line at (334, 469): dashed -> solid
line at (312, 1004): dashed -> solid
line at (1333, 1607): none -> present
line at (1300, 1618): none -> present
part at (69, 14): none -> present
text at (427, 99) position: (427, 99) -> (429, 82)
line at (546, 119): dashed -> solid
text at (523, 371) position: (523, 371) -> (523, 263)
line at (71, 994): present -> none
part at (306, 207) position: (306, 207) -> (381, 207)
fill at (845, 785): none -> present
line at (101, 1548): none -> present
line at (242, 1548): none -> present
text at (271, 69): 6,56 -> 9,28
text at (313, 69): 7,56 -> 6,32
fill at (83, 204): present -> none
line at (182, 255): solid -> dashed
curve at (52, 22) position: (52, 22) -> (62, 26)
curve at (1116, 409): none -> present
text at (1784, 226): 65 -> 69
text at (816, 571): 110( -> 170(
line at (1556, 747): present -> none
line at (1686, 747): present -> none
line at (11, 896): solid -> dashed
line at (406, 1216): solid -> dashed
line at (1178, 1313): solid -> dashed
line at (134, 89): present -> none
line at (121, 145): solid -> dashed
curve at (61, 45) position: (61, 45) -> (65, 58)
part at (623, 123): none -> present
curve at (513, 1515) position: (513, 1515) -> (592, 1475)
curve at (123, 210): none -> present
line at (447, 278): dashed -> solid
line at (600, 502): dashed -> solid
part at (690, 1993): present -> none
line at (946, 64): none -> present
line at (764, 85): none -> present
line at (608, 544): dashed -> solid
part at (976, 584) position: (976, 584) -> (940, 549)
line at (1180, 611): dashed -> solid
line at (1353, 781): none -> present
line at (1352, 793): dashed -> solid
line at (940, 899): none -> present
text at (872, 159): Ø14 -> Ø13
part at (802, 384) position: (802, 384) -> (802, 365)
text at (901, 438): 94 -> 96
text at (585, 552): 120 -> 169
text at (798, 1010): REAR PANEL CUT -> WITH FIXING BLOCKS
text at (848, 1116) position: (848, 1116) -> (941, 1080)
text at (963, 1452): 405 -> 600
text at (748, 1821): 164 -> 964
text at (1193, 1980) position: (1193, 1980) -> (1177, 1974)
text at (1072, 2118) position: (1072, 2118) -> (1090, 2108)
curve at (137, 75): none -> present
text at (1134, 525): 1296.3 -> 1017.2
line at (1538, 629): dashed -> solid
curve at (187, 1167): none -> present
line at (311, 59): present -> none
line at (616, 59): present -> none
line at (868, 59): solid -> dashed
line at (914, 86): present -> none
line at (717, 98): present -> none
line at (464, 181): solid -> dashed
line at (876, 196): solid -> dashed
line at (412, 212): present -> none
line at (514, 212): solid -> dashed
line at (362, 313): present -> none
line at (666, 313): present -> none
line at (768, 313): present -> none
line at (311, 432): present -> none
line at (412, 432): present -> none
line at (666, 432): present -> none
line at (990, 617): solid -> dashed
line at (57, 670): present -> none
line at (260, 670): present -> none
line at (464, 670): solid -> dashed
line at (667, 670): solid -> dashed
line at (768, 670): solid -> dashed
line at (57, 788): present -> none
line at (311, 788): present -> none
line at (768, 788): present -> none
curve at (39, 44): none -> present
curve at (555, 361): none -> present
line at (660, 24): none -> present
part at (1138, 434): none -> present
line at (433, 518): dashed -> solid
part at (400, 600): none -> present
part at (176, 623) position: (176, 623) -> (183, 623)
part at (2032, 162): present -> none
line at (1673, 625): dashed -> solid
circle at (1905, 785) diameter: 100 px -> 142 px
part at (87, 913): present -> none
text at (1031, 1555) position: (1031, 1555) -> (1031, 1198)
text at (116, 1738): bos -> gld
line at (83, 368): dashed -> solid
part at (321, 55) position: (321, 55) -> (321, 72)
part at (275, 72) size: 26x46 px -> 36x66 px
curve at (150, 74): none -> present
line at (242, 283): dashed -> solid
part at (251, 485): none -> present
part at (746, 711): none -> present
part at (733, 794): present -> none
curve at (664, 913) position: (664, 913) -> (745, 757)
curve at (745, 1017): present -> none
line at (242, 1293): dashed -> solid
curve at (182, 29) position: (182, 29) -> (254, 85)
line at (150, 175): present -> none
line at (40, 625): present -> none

++++++++

Convert every line in the records into a JSON list of strings, one string per line, with blank lines left out.

[
  "line at (334, 469): dashed -> solid",
  "line at (312, 1004): dashed -> solid",
  "line at (1333, 1607): none -> present",
  "line at (1300, 1618): none -> present",
  "part at (69, 14): none -> present",
  "text at (427, 99) position: (427, 99) -> (429, 82)",
  "line at (546, 119): dashed -> solid",
  "text at (523, 371) position: (523, 371) -> (523, 263)",
  "line at (71, 994): present -> none",
  "part at (306, 207) position: (306, 207) -> (381, 207)",
  "fill at (845, 785): none -> present",
  "line at (101, 1548): none -> present",
  "line at (242, 1548): none -> present",
  "text at (271, 69): 6,56 -> 9,28",
  "text at (313, 69): 7,56 -> 6,32",
  "fill at (83, 204): present -> none",
  "line at (182, 255): solid -> dashed",
  "curve at (52, 22) position: (52, 22) -> (62, 26)",
  "curve at (1116, 409): none -> present",
  "text at (1784, 226): 65 -> 69",
  "text at (816, 571): 110( -> 170(",
  "line at (1556, 747): present -> none",
  "line at (1686, 747): present -> none",
  "line at (11, 896): solid -> dashed",
  "line at (406, 1216): solid -> dashed",
  "line at (1178, 1313): solid -> dashed",
  "line at (134, 89): present -> none",
  "line at (121, 145): solid -> dashed",
  "curve at (61, 45) position: (61, 45) -> (65, 58)",
  "part at (623, 123): none -> present",
  "curve at (513, 1515) position: (513, 1515) -> (592, 1475)",
  "curve at (123, 210): none -> present",
  "line at (447, 278): dashed -> solid",
  "line at (600, 502): dashed -> solid",
  "part at (690, 1993): present -> none",
  "line at (946, 64): none -> present",
  "line at (764, 85): none -> present",
  "line at (608, 544): dashed -> solid",
  "part at (976, 584) position: (976, 584) -> (940, 549)",
  "line at (1180, 611): dashed -> solid",
  "line at (1353, 781): none -> present",
  "line at (1352, 793): dashed -> solid",
  "line at (940, 899): none -> present",
  "text at (872, 159): Ø14 -> Ø13",
  "part at (802, 384) position: (802, 384) -> (802, 365)",
  "text at (901, 438): 94 -> 96",
  "text at (585, 552): 120 -> 169",
  "text at (798, 1010): REAR PANEL CUT -> WITH FIXING BLOCKS",
  "text at (848, 1116) position: (848, 1116) -> (941, 1080)",
  "text at (963, 1452): 405 -> 600",
  "text at (748, 1821): 164 -> 964",
  "text at (1193, 1980) position: (1193, 1980) -> (1177, 1974)",
  "text at (1072, 2118) position: (1072, 2118) -> (1090, 2108)",
  "curve at (137, 75): none -> present",
  "text at (1134, 525): 1296.3 -> 1017.2",
  "line at (1538, 629): dashed -> solid",
  "curve at (187, 1167): none -> present",
  "line at (311, 59): present -> none",
  "line at (616, 59): present -> none",
  "line at (868, 59): solid -> dashed",
  "line at (914, 86): present -> none",
  "line at (717, 98): present -> none",
  "line at (464, 181): solid -> dashed",
  "line at (876, 196): solid -> dashed",
  "line at (412, 212): present -> none",
  "line at (514, 212): solid -> dashed",
  "line at (362, 313): present -> none",
  "line at (666, 313): present -> none",
  "line at (768, 313): present -> none",
  "line at (311, 432): present -> none",
  "line at (412, 432): present -> none",
  "line at (666, 432): present -> none",
  "line at (990, 617): solid -> dashed",
  "line at (57, 670): present -> none",
  "line at (260, 670): present -> none",
  "line at (464, 670): solid -> dashed",
  "line at (667, 670): solid -> dashed",
  "line at (768, 670): solid -> dashed",
  "line at (57, 788): present -> none",
  "line at (311, 788): present -> none",
  "line at (768, 788): present -> none",
  "curve at (39, 44): none -> present",
  "curve at (555, 361): none -> present",
  "line at (660, 24): none -> present",
  "part at (1138, 434): none -> present",
  "line at (433, 518): dashed -> solid",
  "part at (400, 600): none -> present",
  "part at (176, 623) position: (176, 623) -> (183, 623)",
  "part at (2032, 162): present -> none",
  "line at (1673, 625): dashed -> solid",
  "circle at (1905, 785) diameter: 100 px -> 142 px",
  "part at (87, 913): present -> none",
  "text at (1031, 1555) position: (1031, 1555) -> (1031, 1198)",
  "text at (116, 1738): bos -> gld",
  "line at (83, 368): dashed -> solid",
  "part at (321, 55) position: (321, 55) -> (321, 72)",
  "part at (275, 72) size: 26x46 px -> 36x66 px",
  "curve at (150, 74): none -> present",
  "line at (242, 283): dashed -> solid",
  "part at (251, 485): none -> present",
  "part at (746, 711): none -> present",
  "part at (733, 794): present -> none",
  "curve at (664, 913) position: (664, 913) -> (745, 757)",
  "curve at (745, 1017): present -> none",
  "line at (242, 1293): dashed -> solid",
  "curve at (182, 29) position: (182, 29) -> (254, 85)",
  "line at (150, 175): present -> none",
  "line at (40, 625): present -> none"
]